Sécheresse. Avec la baisse du niveau de l'eau, le poisson est plus difficile à pêcher

Publié le
Écrit par Daniel Pajonk .

Les permis de pêche et les cartes d'adhérents aux associations de pêche connaissent une baisse importante. Ce qui ne lasse pas les responsables de s'inquiéter pour les années à venir.

Ca n’est pas peu de le dire, mais les rivières ardéchoises ont souffert plus que les autres de la sécheresse qui sévit depuis cet été dans ses vallées. On a déjà vu et observé les conséquences sur les pratiques touristiques, en particulier sur les descentes en eau vive qui se transforment peu à peu en randonnées pédestres sur de longs tronçons… Les pêcheurs dressent ce constat alarmant,  les pêcheurs du secteur de Privas ont perdu 15 % de leurs forces vives à cause des conditions de plus en plus difficiles pour attraper du poisson.

L’eau chaude manque d’oxygène

Dans les cours d’eau, les poissons souffrent, en premier lieu les salmonidés, qui ont un besoin très important en oxygène. Cette année, les truites sont à la peine. Explication apportée par le président d’une association englobant le secteur de Privas : « Le niveau de l’eau a baissé d’un mètre, donc elle se réchauffe plus vite. Cela entraîne l’appauvrissement du capital respiratoire des poissons. Le faible courant ne permet pas de renouveler l’oxygène, certaines espèces en font les frais », constate Michel Comtet qui préside la Loche de Privas.  La diminution du niveau d’eau dans les rivières pèse également sur les insectes qui vivent dans les zones halieutiques, dont les poissons se nourrissent. Mouches et autres coléoptères, les trichoptères disposent de moins de niches protectrices pour se développer et se reproduire.  Une sorte de cercle vicieux, en réalité la chaîne alimentaire qui se détraque.

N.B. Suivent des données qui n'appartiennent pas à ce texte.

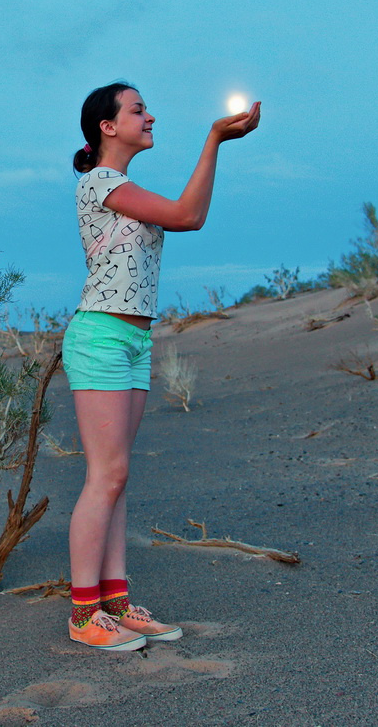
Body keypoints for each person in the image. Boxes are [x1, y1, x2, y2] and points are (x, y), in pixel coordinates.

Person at [63, 82, 261, 650]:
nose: (149, 117)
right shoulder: (100, 182)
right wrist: (214, 139)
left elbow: (185, 214)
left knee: (117, 477)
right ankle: (83, 614)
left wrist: (216, 141)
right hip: (101, 336)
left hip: (133, 339)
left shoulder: (123, 186)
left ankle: (116, 602)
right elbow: (186, 216)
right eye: (138, 110)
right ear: (107, 127)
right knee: (106, 476)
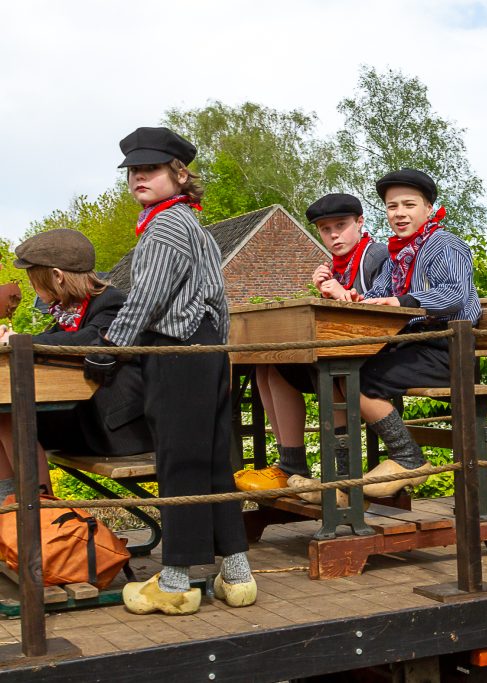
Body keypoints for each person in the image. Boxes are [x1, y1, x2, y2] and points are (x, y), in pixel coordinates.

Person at [102, 126, 255, 615]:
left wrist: (111, 346)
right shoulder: (189, 223)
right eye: (133, 171)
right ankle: (237, 575)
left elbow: (146, 299)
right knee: (211, 463)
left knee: (179, 461)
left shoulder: (167, 226)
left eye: (150, 169)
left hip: (176, 351)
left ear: (179, 173)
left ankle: (175, 583)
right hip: (204, 349)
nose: (138, 177)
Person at [302, 168, 481, 499]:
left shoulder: (446, 244)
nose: (399, 213)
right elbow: (378, 299)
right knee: (336, 372)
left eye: (408, 205)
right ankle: (343, 481)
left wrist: (403, 301)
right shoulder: (396, 257)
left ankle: (409, 459)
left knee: (363, 378)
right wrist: (353, 299)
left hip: (448, 348)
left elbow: (455, 293)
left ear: (429, 208)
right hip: (411, 346)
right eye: (392, 206)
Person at [233, 194, 387, 499]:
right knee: (270, 366)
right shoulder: (337, 265)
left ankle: (342, 479)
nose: (333, 235)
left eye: (340, 226)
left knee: (328, 376)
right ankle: (291, 465)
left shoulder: (377, 256)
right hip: (345, 353)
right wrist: (328, 294)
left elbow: (381, 311)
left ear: (360, 222)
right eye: (325, 229)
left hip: (375, 357)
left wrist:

Donnée supplémentaire qui ne joue pas en faveur de l’attractivité des pêcheurs : la disparition d’un bon nombre de poissons tout simplement dégustés par les oiseaux qui profitent de la faible quantité d’eau pour faire bombance. Selon les responsables associatifs locaux, hérons et cormorans s’en donnent à cœur joie. Si l’on ajoute les pompages sauvages dans les cours d’eau, on n’est pas loin de la cata, assure Michel Comtet.  

 

La sécheresse, un phénomène récurrent

Comme le niveau de l’eau qui chute, le nombre de cartes de pêche subit une hémorragie qui pourrait ne pas s’arrêter de sitôt. « Nous sommes très inquiets, avoue un pêcheur qui pratique son activité favorite depuis qu’il est enfant. Si les sécheresses se répètent, ce qui semble être parti pour, on est face à un risque d’amplification de ce phénomène. Des sécheresses de plus en plus tôt et qui durent de plus en plus longtemps dans la saison. Ça peut tourner à la cata ! »

D’où une demande formulée par des représentants du milieu de la pêche, les retours à des petits barrages qui permettraient de faire des petits stocks bien utiles en cas d’insuffisance d’eau en période d’étiage, en été. Un peu sur le mode des « levées » qui existaient autrefois, où les retenues permettaient à la fois d’alimenter les micro-centrales hydrauliques et les rivières en cas de diminution des niveaux.